Sometimes, in life, the little things mean so much. Although the Kennedy family remains well aware of the ongoing challenges that will need to be addressed, there are increasingly more good and positive developments along the way.
“It is a very long road back for her, but I admire her persistence and perseverance,” Sue Kennedy said. “She does have to have major surgery soon to correct a severe scoliosis of her back that has prevented her from being able to stand and walk independently. And she may need tendon lengthening in her feet - but her surgeons hope that this will then give her the foundation to move on with her life without any further surgery.”
“She is, though, learning to stand and step for herself and now is able to do all her own transfers from her wheelchair and she no longer needs to be hoisted.
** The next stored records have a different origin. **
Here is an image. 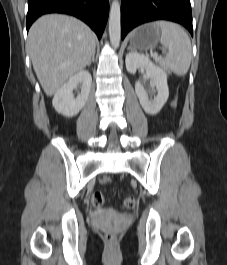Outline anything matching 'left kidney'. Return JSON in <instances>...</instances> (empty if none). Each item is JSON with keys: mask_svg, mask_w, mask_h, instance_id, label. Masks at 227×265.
<instances>
[{"mask_svg": "<svg viewBox=\"0 0 227 265\" xmlns=\"http://www.w3.org/2000/svg\"><path fill=\"white\" fill-rule=\"evenodd\" d=\"M125 63L129 73L135 74L137 69H145L148 78L153 81L157 90V95L154 96V99H149L140 81H136L135 83V92L144 111L150 115L157 114L169 97L167 74L165 70L152 63L148 56L136 52L128 53Z\"/></svg>", "mask_w": 227, "mask_h": 265, "instance_id": "5707ae66", "label": "left kidney"}]
</instances>
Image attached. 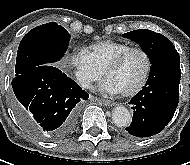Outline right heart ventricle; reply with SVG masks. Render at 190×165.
<instances>
[{
  "instance_id": "1",
  "label": "right heart ventricle",
  "mask_w": 190,
  "mask_h": 165,
  "mask_svg": "<svg viewBox=\"0 0 190 165\" xmlns=\"http://www.w3.org/2000/svg\"><path fill=\"white\" fill-rule=\"evenodd\" d=\"M131 47L129 44L113 40H104L89 46L95 64L104 72L106 66L122 51Z\"/></svg>"
}]
</instances>
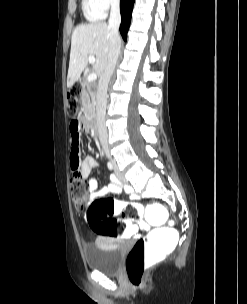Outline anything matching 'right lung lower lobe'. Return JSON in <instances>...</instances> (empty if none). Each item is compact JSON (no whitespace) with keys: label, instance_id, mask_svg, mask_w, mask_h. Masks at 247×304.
<instances>
[{"label":"right lung lower lobe","instance_id":"right-lung-lower-lobe-1","mask_svg":"<svg viewBox=\"0 0 247 304\" xmlns=\"http://www.w3.org/2000/svg\"><path fill=\"white\" fill-rule=\"evenodd\" d=\"M134 1L135 0H121L120 2V12L122 17L120 33L124 40H126L127 37Z\"/></svg>","mask_w":247,"mask_h":304}]
</instances>
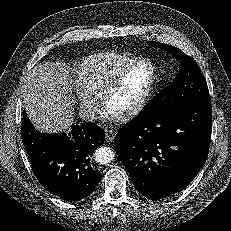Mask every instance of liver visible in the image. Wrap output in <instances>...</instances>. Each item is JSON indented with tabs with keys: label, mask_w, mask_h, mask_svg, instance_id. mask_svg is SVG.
Here are the masks:
<instances>
[{
	"label": "liver",
	"mask_w": 231,
	"mask_h": 231,
	"mask_svg": "<svg viewBox=\"0 0 231 231\" xmlns=\"http://www.w3.org/2000/svg\"><path fill=\"white\" fill-rule=\"evenodd\" d=\"M23 104L37 130L55 133L70 128L74 99L65 65L37 64L25 80Z\"/></svg>",
	"instance_id": "6515ba94"
}]
</instances>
She was able to go back to school full time from the middle of 2015 and she has been very fortunate that her school supported us to give her additional time at school.”
“She should have graduated last year, but they recognized that Brooke had missed most of her secondary school experience and they wanted her to be able to enjoy this like her peers did.”
“There are so many little things – things that we take for granted – that Brooke is learning to do now,” Sue Kennedy said. “She is learning to speak a little again, she is able to eat normally again without the fear of choking and now that she isn’t having to spend all her time just controlling an out of control body, she has time to learn to read again as well as being much more independent and able to do the things we tend to take for granted such as brushing her teeth - just as an example.”
The Kennedy family is of the firm belief that Deep Brain Stimulation has helped improve Brooke’s capacity to read and to write, something of potentially enormous benefit to other persons receiving this relatively new and radical treatment.
“So much of the effect of Deep Brain Stimulation remains unknown,” Sue Kennedy said. “Brooke’s wonderful neurology team at the Royal Childrens is watching her with keen interest, as they can also learn from her and her response to the treatment.”
“We still have a bit to go with the treatment. Like the condition itself there is a cumulative effect. In Brooke’s case we have seen continued improvement over the past three to four years.”
"Even today, I admit after four years in a wheelchair I had started to think maybe it wouldn't happen. Today, though, that changed and she managed to walk independently in her walker for five metres!" Sue Kennedy said.
"For her that is a massive achievement. She and her physio had been trying for the past few months but it just didn't seem to be happening. Yet today she showed me it is all still there. The smile after she achieved this was a mile wide, so it looks like she will prove me wrong, and the doctors are right. It will take time but who knows where this will take us with her."
"We still have lots to achieve, but there is great hope and reason for encouragement."
Australian Baseball Alumni thanks Sue Kennedy for assisting us with this update on Brooke's progress. We wish Brooke and her family all of our very best for continued improvement and more and more good times well into the future.